<<<<
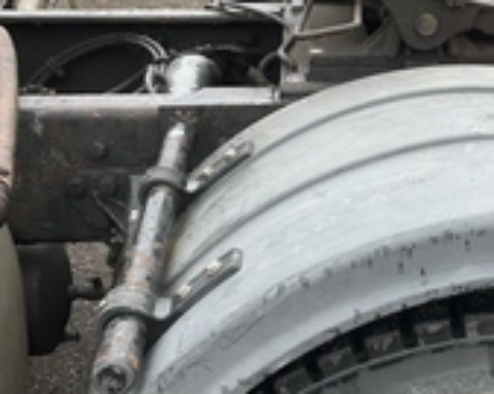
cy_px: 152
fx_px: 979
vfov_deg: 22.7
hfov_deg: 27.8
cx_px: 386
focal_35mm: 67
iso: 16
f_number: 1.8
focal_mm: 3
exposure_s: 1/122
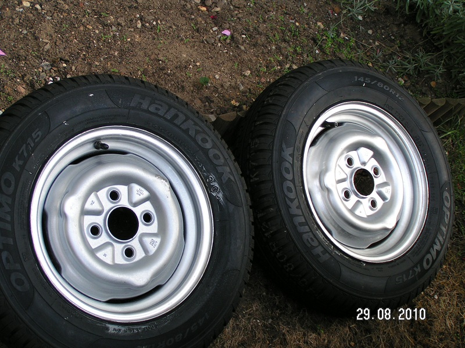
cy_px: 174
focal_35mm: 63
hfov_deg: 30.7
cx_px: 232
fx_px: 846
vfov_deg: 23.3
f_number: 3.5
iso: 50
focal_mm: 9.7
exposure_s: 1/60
>>>>
◆ Exercise brief:
Would you copy out the data exactly, leaving every picture out?

◆ Result below:
cy_px: 152
fx_px: 979
vfov_deg: 22.7
hfov_deg: 27.8
cx_px: 386
focal_35mm: 67
iso: 16
f_number: 1.8
focal_mm: 3
exposure_s: 1/122
cy_px: 174
focal_35mm: 63
hfov_deg: 30.7
cx_px: 232
fx_px: 846
vfov_deg: 23.3
f_number: 3.5
iso: 50
focal_mm: 9.7
exposure_s: 1/60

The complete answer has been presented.